§ **GIVEN PROBLEM**
Lay out the lines of every item below as a Markdown table with the columns "No." and "Text", numbering the rows and skipping blank lines. Leave the pictures out of the table.

--- start EXCERPTED RECORDS ---

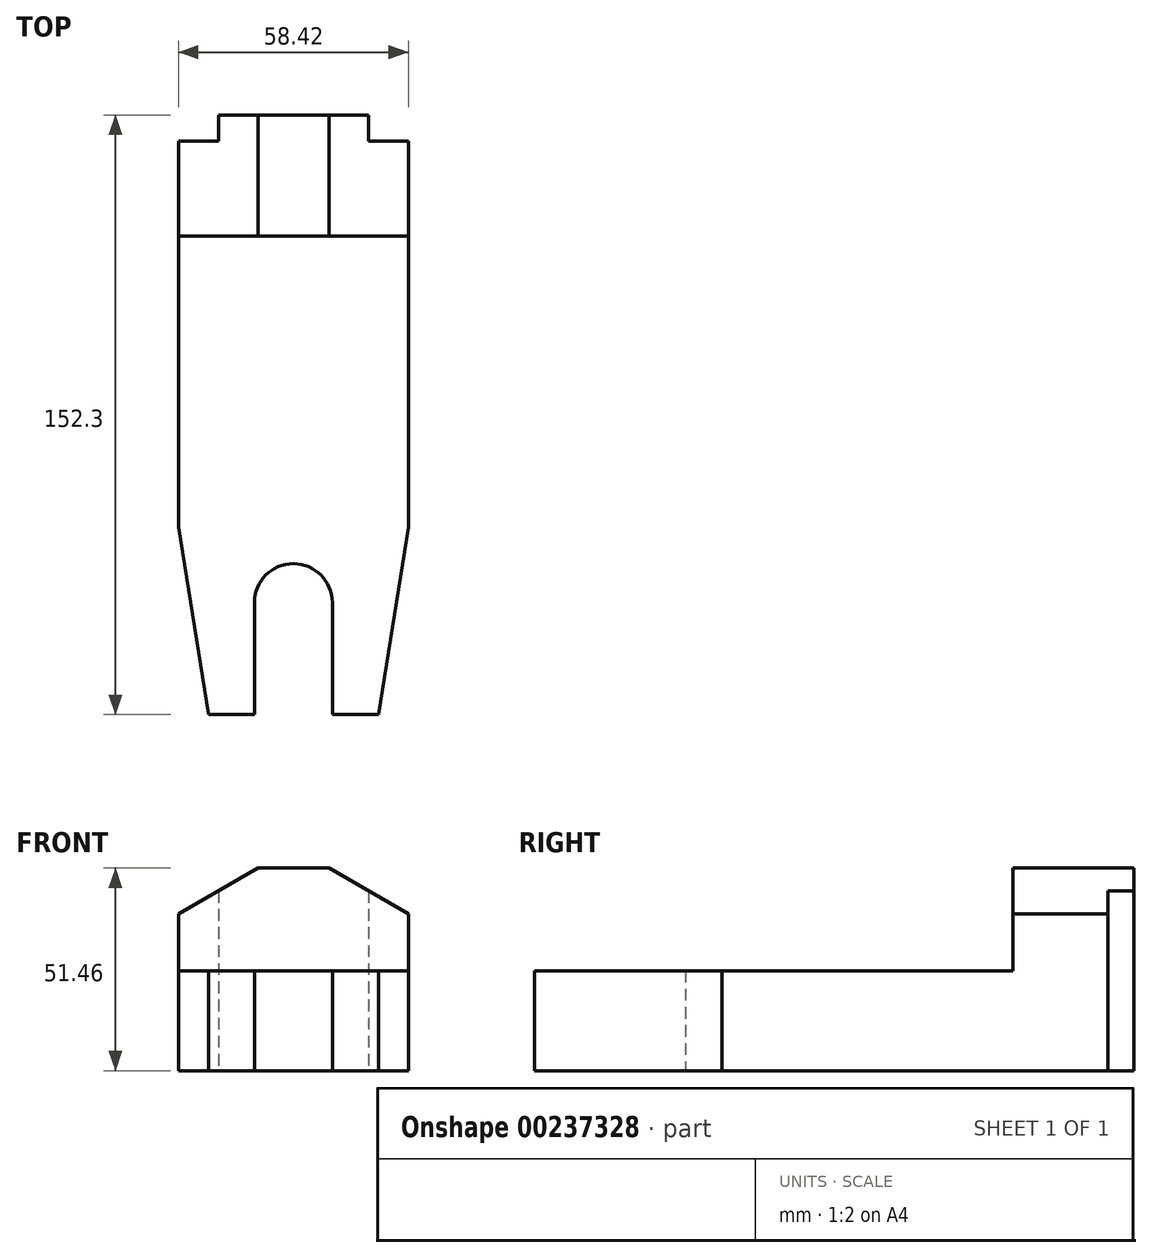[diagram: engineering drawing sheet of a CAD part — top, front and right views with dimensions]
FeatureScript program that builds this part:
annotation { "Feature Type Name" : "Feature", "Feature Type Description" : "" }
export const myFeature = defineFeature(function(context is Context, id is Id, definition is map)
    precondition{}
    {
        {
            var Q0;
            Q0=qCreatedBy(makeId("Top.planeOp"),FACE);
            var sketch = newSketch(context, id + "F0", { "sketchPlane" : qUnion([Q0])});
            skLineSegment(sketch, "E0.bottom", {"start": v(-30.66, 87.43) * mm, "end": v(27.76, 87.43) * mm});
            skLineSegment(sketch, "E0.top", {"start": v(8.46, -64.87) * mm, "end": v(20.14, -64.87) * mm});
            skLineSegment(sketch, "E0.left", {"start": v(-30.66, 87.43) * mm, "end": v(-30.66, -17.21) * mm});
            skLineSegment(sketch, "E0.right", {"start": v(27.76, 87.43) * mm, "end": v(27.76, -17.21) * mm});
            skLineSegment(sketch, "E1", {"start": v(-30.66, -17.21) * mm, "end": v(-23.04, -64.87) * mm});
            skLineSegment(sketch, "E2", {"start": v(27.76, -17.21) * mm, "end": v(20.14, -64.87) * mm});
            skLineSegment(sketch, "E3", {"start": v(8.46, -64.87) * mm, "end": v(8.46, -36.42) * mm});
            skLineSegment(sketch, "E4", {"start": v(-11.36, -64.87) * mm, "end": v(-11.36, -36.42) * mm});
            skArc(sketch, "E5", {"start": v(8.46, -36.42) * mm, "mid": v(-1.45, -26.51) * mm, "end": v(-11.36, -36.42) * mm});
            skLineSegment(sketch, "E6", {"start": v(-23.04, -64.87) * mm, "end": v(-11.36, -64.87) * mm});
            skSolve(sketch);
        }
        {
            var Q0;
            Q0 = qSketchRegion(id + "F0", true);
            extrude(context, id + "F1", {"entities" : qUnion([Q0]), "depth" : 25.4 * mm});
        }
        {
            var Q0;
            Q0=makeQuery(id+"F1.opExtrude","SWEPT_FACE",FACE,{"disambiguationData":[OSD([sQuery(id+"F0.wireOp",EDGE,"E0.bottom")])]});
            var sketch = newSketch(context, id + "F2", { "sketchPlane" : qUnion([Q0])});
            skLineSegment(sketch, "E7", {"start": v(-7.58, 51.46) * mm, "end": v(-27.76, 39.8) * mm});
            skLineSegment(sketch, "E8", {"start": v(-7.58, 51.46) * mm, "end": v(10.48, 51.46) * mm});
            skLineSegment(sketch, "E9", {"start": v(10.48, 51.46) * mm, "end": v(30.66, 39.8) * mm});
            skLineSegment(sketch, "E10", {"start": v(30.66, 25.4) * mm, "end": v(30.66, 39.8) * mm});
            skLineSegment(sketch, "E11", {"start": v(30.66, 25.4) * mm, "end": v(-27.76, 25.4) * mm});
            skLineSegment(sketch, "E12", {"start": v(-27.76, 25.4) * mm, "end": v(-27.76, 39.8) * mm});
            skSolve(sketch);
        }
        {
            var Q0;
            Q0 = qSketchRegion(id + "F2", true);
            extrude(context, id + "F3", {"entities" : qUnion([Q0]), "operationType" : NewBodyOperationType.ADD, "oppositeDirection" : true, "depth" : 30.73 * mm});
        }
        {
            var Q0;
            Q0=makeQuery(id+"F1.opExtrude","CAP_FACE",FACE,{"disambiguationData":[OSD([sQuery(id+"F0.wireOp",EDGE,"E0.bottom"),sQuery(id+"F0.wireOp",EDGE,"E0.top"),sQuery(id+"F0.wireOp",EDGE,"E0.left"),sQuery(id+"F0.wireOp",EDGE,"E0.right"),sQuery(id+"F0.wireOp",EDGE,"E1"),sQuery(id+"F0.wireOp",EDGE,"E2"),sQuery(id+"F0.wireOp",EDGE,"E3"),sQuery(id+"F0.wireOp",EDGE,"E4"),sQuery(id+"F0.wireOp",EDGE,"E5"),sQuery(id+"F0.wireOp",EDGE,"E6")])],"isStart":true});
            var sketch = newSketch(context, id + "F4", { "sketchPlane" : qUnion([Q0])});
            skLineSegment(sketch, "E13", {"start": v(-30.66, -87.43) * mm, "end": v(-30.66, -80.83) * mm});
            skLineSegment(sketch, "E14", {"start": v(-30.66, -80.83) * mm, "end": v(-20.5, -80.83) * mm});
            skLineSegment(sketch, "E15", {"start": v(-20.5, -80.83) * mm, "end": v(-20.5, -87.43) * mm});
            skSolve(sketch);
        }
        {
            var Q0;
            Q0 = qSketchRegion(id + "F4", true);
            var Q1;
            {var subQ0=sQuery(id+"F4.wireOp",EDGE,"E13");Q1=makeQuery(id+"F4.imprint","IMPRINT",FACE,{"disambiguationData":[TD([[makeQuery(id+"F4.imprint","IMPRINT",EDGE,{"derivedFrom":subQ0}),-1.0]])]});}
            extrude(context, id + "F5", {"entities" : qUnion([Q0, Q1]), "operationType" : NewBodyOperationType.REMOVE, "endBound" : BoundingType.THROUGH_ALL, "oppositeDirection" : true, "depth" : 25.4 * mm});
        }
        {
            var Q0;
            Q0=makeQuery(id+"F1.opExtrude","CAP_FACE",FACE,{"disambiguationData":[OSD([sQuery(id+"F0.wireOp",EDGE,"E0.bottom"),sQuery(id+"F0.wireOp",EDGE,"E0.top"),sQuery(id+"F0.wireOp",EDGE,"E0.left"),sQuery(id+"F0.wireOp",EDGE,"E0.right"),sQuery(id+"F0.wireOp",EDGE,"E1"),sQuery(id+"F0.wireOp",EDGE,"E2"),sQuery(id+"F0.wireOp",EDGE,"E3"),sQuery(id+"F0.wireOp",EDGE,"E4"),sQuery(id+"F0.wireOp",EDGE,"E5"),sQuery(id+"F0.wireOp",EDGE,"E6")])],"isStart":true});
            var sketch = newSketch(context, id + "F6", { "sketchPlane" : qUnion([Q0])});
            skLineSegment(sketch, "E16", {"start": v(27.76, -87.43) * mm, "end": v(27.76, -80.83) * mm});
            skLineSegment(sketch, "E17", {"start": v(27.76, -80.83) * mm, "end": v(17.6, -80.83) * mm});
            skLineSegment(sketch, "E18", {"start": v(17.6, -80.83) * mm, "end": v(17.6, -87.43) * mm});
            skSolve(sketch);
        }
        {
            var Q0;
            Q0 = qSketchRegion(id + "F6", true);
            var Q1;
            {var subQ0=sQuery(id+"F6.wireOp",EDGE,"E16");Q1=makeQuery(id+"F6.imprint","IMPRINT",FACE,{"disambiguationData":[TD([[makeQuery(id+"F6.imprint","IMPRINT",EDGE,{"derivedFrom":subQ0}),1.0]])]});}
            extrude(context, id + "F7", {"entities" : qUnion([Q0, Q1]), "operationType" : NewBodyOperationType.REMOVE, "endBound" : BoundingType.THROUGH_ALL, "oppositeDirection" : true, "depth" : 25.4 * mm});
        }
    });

--- end EXCERPTED RECORDS ---

§ **FULL RESPONSE**
| No. | Text |
|---|---|
| 1 | [diagram: engineering drawing sheet of a CAD part — top, front and right views with dimensions] |
| 2 | FeatureScript program that builds this part: |
| 3 | annotation { "Feature Type Name" : "Feature", "Feature Type Description" : "" } |
| 4 | export const myFeature = defineFeature(function(context is Context, id is Id, definition is map) |
| 5 |     precondition{} |
| 6 |     { |
| 7 |         { |
| 8 |             var Q0; |
| 9 |             Q0=qCreatedBy(makeId("Top.planeOp"),FACE); |
| 10 |             var sketch = newSketch(context, id + "F0", { "sketchPlane" : qUnion([Q0])}); |
| 11 |             skLineSegment(sketch, "E0.bottom", {"start": v(-30.66, 87.43) * mm, "end": v(27.76, 87.43) * mm}); |
| 12 |             skLineSegment(sketch, "E0.top", {"start": v(8.46, -64.87) * mm, "end": v(20.14, -64.87) * mm}); |
| 13 |             skLineSegment(sketch, "E0.left", {"start": v(-30.66, 87.43) * mm, "end": v(-30.66, -17.21) * mm}); |
| 14 |             skLineSegment(sketch, "E0.right", {"start": v(27.76, 87.43) * mm, "end": v(27.76, -17.21) * mm}); |
| 15 |             skLineSegment(sketch, "E1", {"start": v(-30.66, -17.21) * mm, "end": v(-23.04, -64.87) * mm}); |
| 16 |             skLineSegment(sketch, "E2", {"start": v(27.76, -17.21) * mm, "end": v(20.14, -64.87) * mm}); |
| 17 |             skLineSegment(sketch, "E3", {"start": v(8.46, -64.87) * mm, "end": v(8.46, -36.42) * mm}); |
| 18 |             skLineSegment(sketch, "E4", {"start": v(-11.36, -64.87) * mm, "end": v(-11.36, -36.42) * mm}); |
| 19 |             skArc(sketch, "E5", {"start": v(8.46, -36.42) * mm, "mid": v(-1.45, -26.51) * mm, "end": v(-11.36, -36.42) * mm}); |
| 20 |             skLineSegment(sketch, "E6", {"start": v(-23.04, -64.87) * mm, "end": v(-11.36, -64.87) * mm}); |
| 21 |             skSolve(sketch); |
| 22 |         } |
| 23 |         { |
| 24 |             var Q0; |
| 25 |             Q0 = qSketchRegion(id + "F0", true); |
| 26 |             extrude(context, id + "F1", {"entities" : qUnion([Q0]), "depth" : 25.4 * mm}); |
| 27 |         } |
| 28 |         { |
| 29 |             var Q0; |
| 30 |             Q0=makeQuery(id+"F1.opExtrude","SWEPT_FACE",FACE,{"disambiguationData":[OSD([sQuery(id+"F0.wireOp",EDGE,"E0.bottom")])]}); |
| 31 |             var sketch = newSketch(context, id + "F2", { "sketchPlane" : qUnion([Q0])}); |
| 32 |             skLineSegment(sketch, "E7", {"start": v(-7.58, 51.46) * mm, "end": v(-27.76, 39.8) * mm}); |
| 33 |             skLineSegment(sketch, "E8", {"start": v(-7.58, 51.46) * mm, "end": v(10.48, 51.46) * mm}); |
| 34 |             skLineSegment(sketch, "E9", {"start": v(10.48, 51.46) * mm, "end": v(30.66, 39.8) * mm}); |
| 35 |             skLineSegment(sketch, "E10", {"start": v(30.66, 25.4) * mm, "end": v(30.66, 39.8) * mm}); |
| 36 |             skLineSegment(sketch, "E11", {"start": v(30.66, 25.4) * mm, "end": v(-27.76, 25.4) * mm}); |
| 37 |             skLineSegment(sketch, "E12", {"start": v(-27.76, 25.4) * mm, "end": v(-27.76, 39.8) * mm}); |
| 38 |             skSolve(sketch); |
| 39 |         } |
| 40 |         { |
| 41 |             var Q0; |
| 42 |             Q0 = qSketchRegion(id + "F2", true); |
| 43 |             extrude(context, id + "F3", {"entities" : qUnion([Q0]), "operationType" : NewBodyOperationType.ADD, "oppositeDirection" : true, "depth" : 30.73 * mm}); |
| 44 |         } |
| 45 |         { |
| 46 |             var Q0; |
| 47 |             Q0=makeQuery(id+"F1.opExtrude","CAP_FACE",FACE,{"disambiguationData":[OSD([sQuery(id+"F0.wireOp",EDGE,"E0.bottom"),sQuery(id+"F0.wireOp",EDGE,"E0.top"),sQuery(id+"F0.wireOp",EDGE,"E0.left"),sQuery(id+"F0.wireOp",EDGE,"E0.right"),sQuery(id+"F0.wireOp",EDGE,"E1"),sQuery(id+"F0.wireOp",EDGE,"E2"),sQuery(id+"F0.wireOp",EDGE,"E3"),sQuery(id+"F0.wireOp",EDGE,"E4"),sQuery(id+"F0.wireOp",EDGE,"E5"),sQuery(id+"F0.wireOp",EDGE,"E6")])],"isStart":true}); |
| 48 |             var sketch = newSketch(context, id + "F4", { "sketchPlane" : qUnion([Q0])}); |
| 49 |             skLineSegment(sketch, "E13", {"start": v(-30.66, -87.43) * mm, "end": v(-30.66, -80.83) * mm}); |
| 50 |             skLineSegment(sketch, "E14", {"start": v(-30.66, -80.83) * mm, "end": v(-20.5, -80.83) * mm}); |
| 51 |             skLineSegment(sketch, "E15", {"start": v(-20.5, -80.83) * mm, "end": v(-20.5, -87.43) * mm}); |
| 52 |             skSolve(sketch); |
| 53 |         } |
| 54 |         { |
| 55 |             var Q0; |
| 56 |             Q0 = qSketchRegion(id + "F4", true); |
| 57 |             var Q1; |
| 58 |             {var subQ0=sQuery(id+"F4.wireOp",EDGE,"E13");Q1=makeQuery(id+"F4.imprint","IMPRINT",FACE,{"disambiguationData":[TD([[makeQuery(id+"F4.imprint","IMPRINT",EDGE,{"derivedFrom":subQ0}),-1.0]])]});} |
| 59 |             extrude(context, id + "F5", {"entities" : qUnion([Q0, Q1]), "operationType" : NewBodyOperationType.REMOVE, "endBound" : BoundingType.THROUGH_ALL, "oppositeDirection" : true, "depth" : 25.4 * mm}); |
| 60 |         } |
| 61 |         { |
| 62 |             var Q0; |
| 63 |             Q0=makeQuery(id+"F1.opExtrude","CAP_FACE",FACE,{"disambiguationData":[OSD([sQuery(id+"F0.wireOp",EDGE,"E0.bottom"),sQuery(id+"F0.wireOp",EDGE,"E0.top"),sQuery(id+"F0.wireOp",EDGE,"E0.left"),sQuery(id+"F0.wireOp",EDGE,"E0.right"),sQuery(id+"F0.wireOp",EDGE,"E1"),sQuery(id+"F0.wireOp",EDGE,"E2"),sQuery(id+"F0.wireOp",EDGE,"E3"),sQuery(id+"F0.wireOp",EDGE,"E4"),sQuery(id+"F0.wireOp",EDGE,"E5"),sQuery(id+"F0.wireOp",EDGE,"E6")])],"isStart":true}); |
| 64 |             var sketch = newSketch(context, id + "F6", { "sketchPlane" : qUnion([Q0])}); |
| 65 |             skLineSegment(sketch, "E16", {"start": v(27.76, -87.43) * mm, "end": v(27.76, -80.83) * mm}); |
| 66 |             skLineSegment(sketch, "E17", {"start": v(27.76, -80.83) * mm, "end": v(17.6, -80.83) * mm}); |
| 67 |             skLineSegment(sketch, "E18", {"start": v(17.6, -80.83) * mm, "end": v(17.6, -87.43) * mm}); |
| 68 |             skSolve(sketch); |
| 69 |         } |
| 70 |         { |
| 71 |             var Q0; |
| 72 |             Q0 = qSketchRegion(id + "F6", true); |
| 73 |             var Q1; |
| 74 |             {var subQ0=sQuery(id+"F6.wireOp",EDGE,"E16");Q1=makeQuery(id+"F6.imprint","IMPRINT",FACE,{"disambiguationData":[TD([[makeQuery(id+"F6.imprint","IMPRINT",EDGE,{"derivedFrom":subQ0}),1.0]])]});} |
| 75 |             extrude(context, id + "F7", {"entities" : qUnion([Q0, Q1]), "operationType" : NewBodyOperationType.REMOVE, "endBound" : BoundingType.THROUGH_ALL, "oppositeDirection" : true, "depth" : 25.4 * mm}); |
| 76 |         } |
| 77 |     }); |